En el balcón, cuelga contra la pared que da al cuarto donde
duermo, una bandera chilena de metro y medio por tres metros con
la estrella hacia la izquierda. Del otro costado asoman tres gorros, dos que
son promocionales y que seguramente ha dejado el empleo empresarial de mi tío, viseras,
y uno que es para tapar el sol playero, de paja y género, con un diseño en
espiral que recuerda al desierto, a los vídeos de Soundgarden, a la estética de
Jim Morrison, aferrados a la pared por medio de clavos y gravedad. Deben dar un
estilo de peinador de arena, de investigador privado californiano, de
empresario.
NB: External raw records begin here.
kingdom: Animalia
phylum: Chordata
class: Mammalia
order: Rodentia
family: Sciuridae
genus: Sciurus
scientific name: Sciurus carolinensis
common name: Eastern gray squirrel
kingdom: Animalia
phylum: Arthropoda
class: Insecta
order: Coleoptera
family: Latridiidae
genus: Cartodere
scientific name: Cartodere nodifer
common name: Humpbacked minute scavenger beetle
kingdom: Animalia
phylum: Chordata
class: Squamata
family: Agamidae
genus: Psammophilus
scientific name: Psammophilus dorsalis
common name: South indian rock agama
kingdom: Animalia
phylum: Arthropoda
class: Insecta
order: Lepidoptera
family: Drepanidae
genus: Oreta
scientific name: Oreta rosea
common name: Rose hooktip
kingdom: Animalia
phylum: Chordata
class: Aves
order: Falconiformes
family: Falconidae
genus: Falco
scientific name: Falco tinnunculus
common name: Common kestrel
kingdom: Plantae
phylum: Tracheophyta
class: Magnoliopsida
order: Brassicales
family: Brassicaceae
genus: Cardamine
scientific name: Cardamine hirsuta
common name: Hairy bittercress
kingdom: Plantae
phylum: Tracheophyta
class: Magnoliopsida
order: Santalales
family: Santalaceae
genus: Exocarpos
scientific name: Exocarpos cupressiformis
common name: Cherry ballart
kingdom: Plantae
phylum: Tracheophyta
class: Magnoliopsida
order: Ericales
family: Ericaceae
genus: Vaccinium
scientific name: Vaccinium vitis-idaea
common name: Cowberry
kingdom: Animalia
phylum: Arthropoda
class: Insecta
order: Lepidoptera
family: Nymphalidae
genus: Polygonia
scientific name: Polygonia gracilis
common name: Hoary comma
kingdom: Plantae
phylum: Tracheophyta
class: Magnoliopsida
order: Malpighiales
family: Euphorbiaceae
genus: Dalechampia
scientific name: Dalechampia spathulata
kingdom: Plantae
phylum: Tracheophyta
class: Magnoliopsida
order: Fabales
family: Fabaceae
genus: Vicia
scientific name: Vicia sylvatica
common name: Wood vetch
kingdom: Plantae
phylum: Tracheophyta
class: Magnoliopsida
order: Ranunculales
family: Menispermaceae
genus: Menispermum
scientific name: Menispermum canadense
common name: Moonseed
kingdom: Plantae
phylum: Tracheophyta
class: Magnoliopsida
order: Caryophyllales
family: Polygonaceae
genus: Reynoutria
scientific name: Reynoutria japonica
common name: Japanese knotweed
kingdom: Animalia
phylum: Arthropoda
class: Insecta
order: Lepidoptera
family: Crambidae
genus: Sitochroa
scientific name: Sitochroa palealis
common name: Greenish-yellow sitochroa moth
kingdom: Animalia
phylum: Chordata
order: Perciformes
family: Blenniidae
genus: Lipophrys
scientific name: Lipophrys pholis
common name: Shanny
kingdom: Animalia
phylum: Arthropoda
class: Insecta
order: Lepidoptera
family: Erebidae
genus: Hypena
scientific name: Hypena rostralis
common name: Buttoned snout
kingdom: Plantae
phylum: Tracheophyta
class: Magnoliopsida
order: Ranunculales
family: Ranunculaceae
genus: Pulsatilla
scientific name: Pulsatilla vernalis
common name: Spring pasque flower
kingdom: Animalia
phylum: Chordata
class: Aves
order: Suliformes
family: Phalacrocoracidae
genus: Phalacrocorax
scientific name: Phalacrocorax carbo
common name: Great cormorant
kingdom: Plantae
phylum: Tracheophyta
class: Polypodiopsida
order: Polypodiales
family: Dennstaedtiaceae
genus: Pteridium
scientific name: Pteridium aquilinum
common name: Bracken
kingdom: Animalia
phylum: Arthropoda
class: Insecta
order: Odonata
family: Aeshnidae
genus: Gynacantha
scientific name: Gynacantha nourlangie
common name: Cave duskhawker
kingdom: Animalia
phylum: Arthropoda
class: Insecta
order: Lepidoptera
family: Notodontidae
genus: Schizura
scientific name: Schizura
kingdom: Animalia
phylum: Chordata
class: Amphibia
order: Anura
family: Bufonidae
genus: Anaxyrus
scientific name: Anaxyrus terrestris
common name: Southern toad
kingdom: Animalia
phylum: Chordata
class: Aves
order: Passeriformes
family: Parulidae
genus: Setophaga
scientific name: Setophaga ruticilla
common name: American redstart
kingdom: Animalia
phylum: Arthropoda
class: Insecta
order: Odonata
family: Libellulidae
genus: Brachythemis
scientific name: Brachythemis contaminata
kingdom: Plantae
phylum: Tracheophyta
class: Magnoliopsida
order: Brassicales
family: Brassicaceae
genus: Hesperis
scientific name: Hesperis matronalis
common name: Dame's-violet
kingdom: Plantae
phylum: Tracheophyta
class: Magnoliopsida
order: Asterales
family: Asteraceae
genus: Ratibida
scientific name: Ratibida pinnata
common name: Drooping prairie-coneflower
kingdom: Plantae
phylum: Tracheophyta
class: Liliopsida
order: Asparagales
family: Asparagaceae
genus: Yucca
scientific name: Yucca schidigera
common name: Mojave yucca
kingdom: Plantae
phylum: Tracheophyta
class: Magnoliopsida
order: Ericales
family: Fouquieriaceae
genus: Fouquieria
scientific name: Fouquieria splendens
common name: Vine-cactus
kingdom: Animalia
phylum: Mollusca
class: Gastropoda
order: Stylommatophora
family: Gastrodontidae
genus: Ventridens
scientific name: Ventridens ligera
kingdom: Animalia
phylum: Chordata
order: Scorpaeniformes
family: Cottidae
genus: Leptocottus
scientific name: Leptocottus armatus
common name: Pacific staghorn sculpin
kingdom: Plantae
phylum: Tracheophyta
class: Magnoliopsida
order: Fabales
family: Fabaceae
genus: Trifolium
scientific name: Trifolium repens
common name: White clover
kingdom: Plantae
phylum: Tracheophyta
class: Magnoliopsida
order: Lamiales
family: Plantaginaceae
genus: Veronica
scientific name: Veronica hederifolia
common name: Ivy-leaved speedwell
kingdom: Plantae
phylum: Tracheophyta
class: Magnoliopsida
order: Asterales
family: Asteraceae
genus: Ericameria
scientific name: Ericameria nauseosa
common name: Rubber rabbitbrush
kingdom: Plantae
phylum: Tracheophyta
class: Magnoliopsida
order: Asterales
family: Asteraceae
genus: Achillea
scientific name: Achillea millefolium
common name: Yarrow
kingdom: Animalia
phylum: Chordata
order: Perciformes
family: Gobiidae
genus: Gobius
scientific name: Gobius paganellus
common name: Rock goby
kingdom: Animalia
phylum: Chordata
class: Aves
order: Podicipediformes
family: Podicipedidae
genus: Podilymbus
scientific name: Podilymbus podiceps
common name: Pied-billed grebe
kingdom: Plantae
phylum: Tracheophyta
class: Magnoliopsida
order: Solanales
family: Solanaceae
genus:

Al fondo quedan unas cuantas toallas y camisas en el colgador de
ropa, en dirección a los paneles semitransparentes que utiliza mi tío Jorge
como cortinas en su privado cuarto personal aquí en Iquique.
Al principio nada más cabecear. Pasa media hora en que
todavía no se adentra por mis oídos y/o retinas el devenir de las vacaciones y
donde tal vez se podría hablar de un bloqueo frío, un bloqueo como sentir el reventarse
de una ventana yendo a 120 kilómetros por hora en un jeep por la carretera en
la Antártida. Sorbo mi café con un ruido asqueroso, prendo tres Philip Morris
que he de terminar junto a otra taza de Cruzeiro granulado caliente.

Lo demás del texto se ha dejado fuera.